Don’t be the dude who’s desperate to make it work just because she’s beautiful. Have higher standards. Explore whether or not she’s right for you in other ways.
If she’s rude, ignorant or stand-offish, it’s not a rejection. There’s just no chemistry.
You wouldn’t want a woman like that anyway, would you?
6. It’s a numbers game.
If there were 20 gorgeous women in a bar, and only one had a ridiculously brilliant gift for you, would you feel bad finding out who had it?
Or would you excitedly approach each and every one until you found your gift? And once you received your gift, would you think twice about the women who didn’t have it?
It’s a silly game you’ll always win, provided you don’t give up playing. Yet, it’s not too different from real life!
7. I’m not special (in a stranger’s eyes).
Men often avoid women they’re attracted to because they’re afraid of other people’s reactions.
If it doesn’t affect him or her, no one cares about a stranger’s actions.
See for yourself. Scream at the top of your lungs in a public place. People will stare for two seconds, and then they’ll turn back around. They’re too preoccupied with their own lives.

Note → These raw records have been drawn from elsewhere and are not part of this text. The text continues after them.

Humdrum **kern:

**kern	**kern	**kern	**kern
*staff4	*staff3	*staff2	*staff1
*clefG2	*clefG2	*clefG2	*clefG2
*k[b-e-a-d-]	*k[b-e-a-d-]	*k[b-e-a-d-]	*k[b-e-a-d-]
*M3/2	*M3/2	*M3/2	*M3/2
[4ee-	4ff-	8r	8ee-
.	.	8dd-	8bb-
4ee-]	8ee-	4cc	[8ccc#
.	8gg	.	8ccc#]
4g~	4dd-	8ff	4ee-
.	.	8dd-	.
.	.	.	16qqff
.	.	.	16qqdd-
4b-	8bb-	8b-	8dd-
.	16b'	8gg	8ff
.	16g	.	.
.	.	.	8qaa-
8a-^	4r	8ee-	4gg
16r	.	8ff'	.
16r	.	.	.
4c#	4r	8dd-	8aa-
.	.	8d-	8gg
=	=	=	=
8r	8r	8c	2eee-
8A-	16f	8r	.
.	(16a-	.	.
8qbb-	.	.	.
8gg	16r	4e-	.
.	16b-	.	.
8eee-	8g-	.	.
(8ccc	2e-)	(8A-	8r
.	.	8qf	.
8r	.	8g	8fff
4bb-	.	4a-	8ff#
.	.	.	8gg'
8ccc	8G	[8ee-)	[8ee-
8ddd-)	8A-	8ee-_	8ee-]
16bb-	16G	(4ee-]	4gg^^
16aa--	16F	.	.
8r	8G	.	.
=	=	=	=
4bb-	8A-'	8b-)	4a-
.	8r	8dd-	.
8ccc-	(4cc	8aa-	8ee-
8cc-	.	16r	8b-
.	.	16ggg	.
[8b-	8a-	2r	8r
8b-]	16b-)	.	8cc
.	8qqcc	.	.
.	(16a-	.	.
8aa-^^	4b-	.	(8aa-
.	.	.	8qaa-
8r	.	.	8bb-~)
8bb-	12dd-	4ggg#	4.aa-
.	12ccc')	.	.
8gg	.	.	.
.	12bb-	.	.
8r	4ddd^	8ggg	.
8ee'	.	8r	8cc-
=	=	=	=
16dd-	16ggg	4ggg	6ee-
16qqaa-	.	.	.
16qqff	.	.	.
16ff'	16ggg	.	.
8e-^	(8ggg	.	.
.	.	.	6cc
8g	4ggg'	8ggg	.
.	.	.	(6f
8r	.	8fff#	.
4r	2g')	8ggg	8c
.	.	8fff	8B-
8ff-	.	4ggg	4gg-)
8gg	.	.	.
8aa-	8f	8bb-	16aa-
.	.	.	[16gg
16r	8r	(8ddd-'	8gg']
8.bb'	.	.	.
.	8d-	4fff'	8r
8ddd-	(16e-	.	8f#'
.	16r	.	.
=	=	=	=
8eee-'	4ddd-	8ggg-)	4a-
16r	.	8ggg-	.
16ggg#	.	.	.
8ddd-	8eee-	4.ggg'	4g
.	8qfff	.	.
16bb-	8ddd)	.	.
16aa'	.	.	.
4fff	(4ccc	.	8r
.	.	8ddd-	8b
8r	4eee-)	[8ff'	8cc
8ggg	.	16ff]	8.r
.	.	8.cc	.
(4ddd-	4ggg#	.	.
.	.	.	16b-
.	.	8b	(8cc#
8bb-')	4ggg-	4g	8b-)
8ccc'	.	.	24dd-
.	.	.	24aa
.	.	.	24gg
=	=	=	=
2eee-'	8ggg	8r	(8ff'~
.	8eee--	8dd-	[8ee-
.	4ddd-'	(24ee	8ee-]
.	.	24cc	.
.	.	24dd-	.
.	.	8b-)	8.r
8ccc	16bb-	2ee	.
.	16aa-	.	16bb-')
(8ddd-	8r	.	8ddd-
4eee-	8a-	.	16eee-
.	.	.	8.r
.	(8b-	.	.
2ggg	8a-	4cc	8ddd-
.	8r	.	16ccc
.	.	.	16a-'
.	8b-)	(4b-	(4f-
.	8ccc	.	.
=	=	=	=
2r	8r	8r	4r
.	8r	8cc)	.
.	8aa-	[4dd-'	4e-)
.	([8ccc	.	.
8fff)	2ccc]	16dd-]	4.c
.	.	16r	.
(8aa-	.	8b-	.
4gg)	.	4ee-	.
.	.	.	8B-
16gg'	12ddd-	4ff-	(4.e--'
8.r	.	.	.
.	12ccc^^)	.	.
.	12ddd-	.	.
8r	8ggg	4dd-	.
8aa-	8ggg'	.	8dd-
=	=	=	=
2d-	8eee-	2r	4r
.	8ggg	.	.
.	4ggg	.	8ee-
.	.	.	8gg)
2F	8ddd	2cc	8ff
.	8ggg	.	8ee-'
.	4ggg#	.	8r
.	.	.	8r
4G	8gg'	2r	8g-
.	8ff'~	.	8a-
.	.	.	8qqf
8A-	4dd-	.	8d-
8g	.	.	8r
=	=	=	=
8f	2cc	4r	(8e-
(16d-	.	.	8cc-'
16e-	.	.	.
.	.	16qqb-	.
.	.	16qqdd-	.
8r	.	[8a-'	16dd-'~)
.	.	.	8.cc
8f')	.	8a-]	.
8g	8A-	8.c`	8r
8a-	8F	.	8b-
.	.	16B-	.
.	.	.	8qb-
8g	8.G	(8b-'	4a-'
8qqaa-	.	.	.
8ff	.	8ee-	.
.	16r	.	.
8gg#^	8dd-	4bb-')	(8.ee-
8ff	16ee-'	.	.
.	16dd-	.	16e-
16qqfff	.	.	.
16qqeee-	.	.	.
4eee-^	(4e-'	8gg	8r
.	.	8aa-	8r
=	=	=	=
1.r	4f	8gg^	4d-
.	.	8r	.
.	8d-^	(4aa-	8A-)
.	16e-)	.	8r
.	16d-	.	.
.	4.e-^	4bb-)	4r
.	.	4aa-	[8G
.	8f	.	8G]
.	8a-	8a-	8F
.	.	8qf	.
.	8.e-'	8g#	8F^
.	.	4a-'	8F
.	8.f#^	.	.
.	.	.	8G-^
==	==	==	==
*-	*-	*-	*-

You’re not special in a stranger’s eyes. If a woman shoos you away, it’s because you’re a stranger. Don’t take it personally. She doesn’t evenknow you.
Remember she’s a stranger, too. She’s not special, either. You should never be afraid of a stranger’s opinion.
8. It feels better than not doing it.
The worst thing about letting a woman walk by is that gut-twisting feeling of “what if?” Was she supposed to be your next sexual adventure or your next girlfriend?
The shame of not saying hi is always worse than an interaction gone bad.
Once I introduce myself, I never beat myself up about anything else, and neither should you. See every approach as a 10 out of 10 from here on out.
And with all eight of these attitudes embedded in you, it probably will be.